**Exercise brief**
Go through the data below and transcribe it exactly. Omit the images.

[Saved data entries]
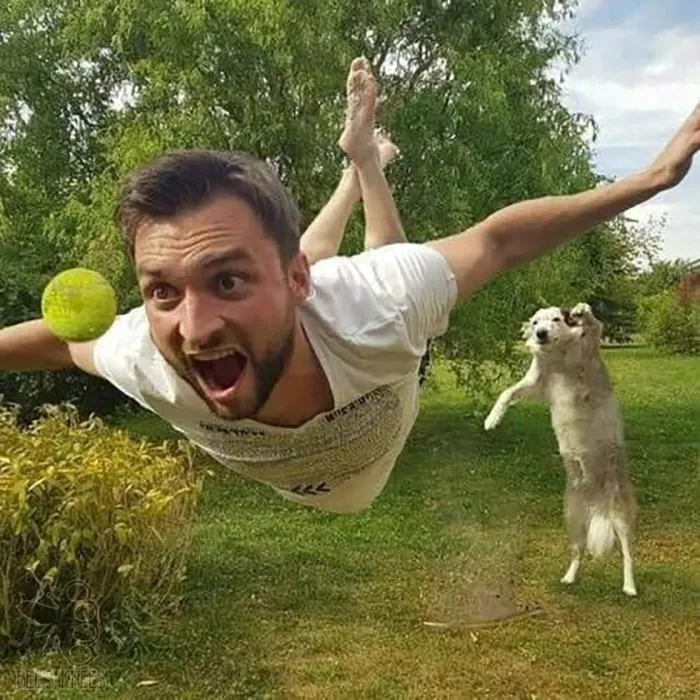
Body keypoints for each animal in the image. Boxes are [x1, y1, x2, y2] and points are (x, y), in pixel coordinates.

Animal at [484, 303, 638, 596]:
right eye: (535, 323)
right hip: (573, 520)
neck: (558, 355)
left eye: (556, 319)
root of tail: (597, 498)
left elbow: (593, 325)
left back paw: (629, 586)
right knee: (578, 552)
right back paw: (569, 576)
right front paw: (492, 419)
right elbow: (507, 393)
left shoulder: (588, 352)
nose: (541, 333)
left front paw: (581, 311)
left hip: (621, 516)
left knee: (627, 553)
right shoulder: (534, 382)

**Exercise output**
Body keypoints for each animal in the image. Boxes are [x1, y1, x2, y2] and points are (x, y), in pixel coordinates.

Animal at [484, 303, 638, 596]:
right eye: (535, 323)
right hip: (573, 520)
neck: (558, 355)
left eye: (556, 319)
root of tail: (597, 498)
left elbow: (593, 325)
left back paw: (629, 586)
right knee: (578, 552)
right back paw: (569, 576)
right front paw: (492, 419)
right elbow: (507, 393)
left shoulder: (588, 352)
nose: (541, 333)
left front paw: (581, 311)
left hip: (621, 516)
left knee: (627, 553)
right shoulder: (534, 382)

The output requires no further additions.